Avant de partir, elle laissa un mot à Diego, avec des instructions simples et tendres pour calmer les jumeaux. Deux jours plus tard, Diego quitta l’hôpital, décidé à réparer. Il parcourut le quartier modeste de Rosa et la trouva dans une petite église, priant pour les bébés. En la voyant, il s’agenouilla sur le sol, demandant pardon, les larmes aux yeux.
Rosa hésita, puis accepta de revenir. La demeure fut transformée.
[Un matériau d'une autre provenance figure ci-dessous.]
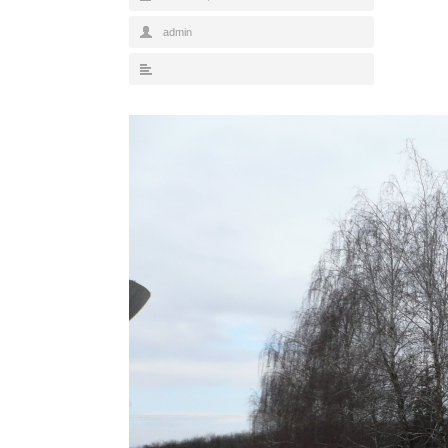
admin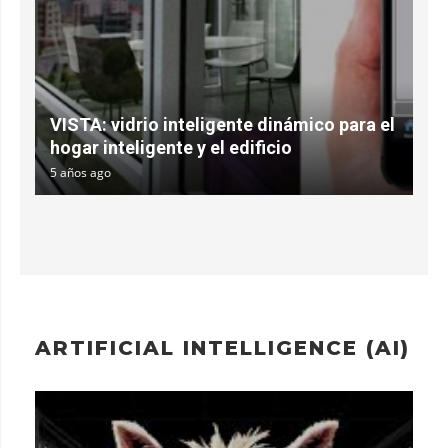
VISTA: vidrio inteligente dinámico para el
hogar inteligente y el edificio
5 años ago
ARTIFICIAL INTELLIGENCE (AI)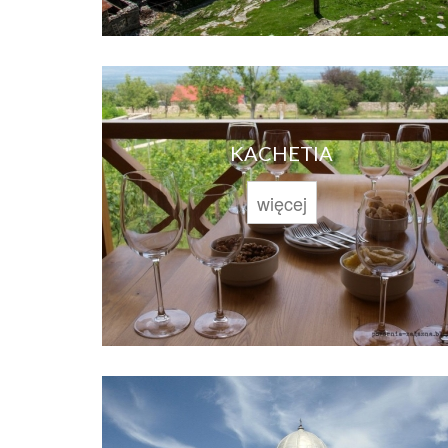
KACHETIA
więcej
Diego retira tout ce qui rappelait Carla, repeignit la chambre des bébés en couleurs chaudes, remplaça les tissus froids par des matières douces. Rosa s’installa près des berceaux, ses gants jaunes toujours prêts pour jouer ou rassurer.
Les premières nuits restèrent difficiles, mais avec patience et amour, les jumeaux s’apaisèrent. Les médecins confirmèrent : aucun dommage permanent, une guérison complète. Diego accompagna chaque examen, chaque larme, chaque progrès. Carla fut jugée.
Elle fut condamnée à de longues années de prison pour maltraitance infantile et tentative de meurtre. Sa réputation fut ruinée, plus personne ne la défendit. La vie dans la demeure renaquit sur des bases de confiance et de soin. Un matin, Diego trouva Rosa endormie sur le lit de la chambre des bébés, toujours en uniforme bleu, ses gants jaunes aux doigts.
Léo dormait dans son bras, Mia touchait doucement le gant coloré avec son petit pied. Il ressentit une paix qu’il n’avait jamais connue. Il réunit ses avocats et créa un fonds d’éducation pour ses enfants, nommant Rosa tutrice légale en cas de malheur. Elle refusa d’abord tout avantage financier, disant qu’elle voulait seulement s’occuper des jumeaux.
Il insista, affirmant que sa gratitude méritait d’être officialisée. Les années passèrent. Léo et Mia grandirent forts, apprenant à marcher en tenant les doigts gantés de Rosa. La demeure, autrefois froide et silencieuse, se remplit de rires et de jeux.
Diego ne se remaria jamais. Il avait tout ce qu’il lui fallait : ses enfants, et la femme qui les avait sauvés. Devant la maison, l’ancien parapluie de Rosa séchait près de la porte. Les jours de pluie, il devenait un signe familier qu’elle était là.
Les gants jaunes, rangés dans une petite boîte sur la table du hall, restaient le symbole de cette protection silencieuse, un rappel que l’amour véritable n’a pas besoin de luxe, seulement de présence.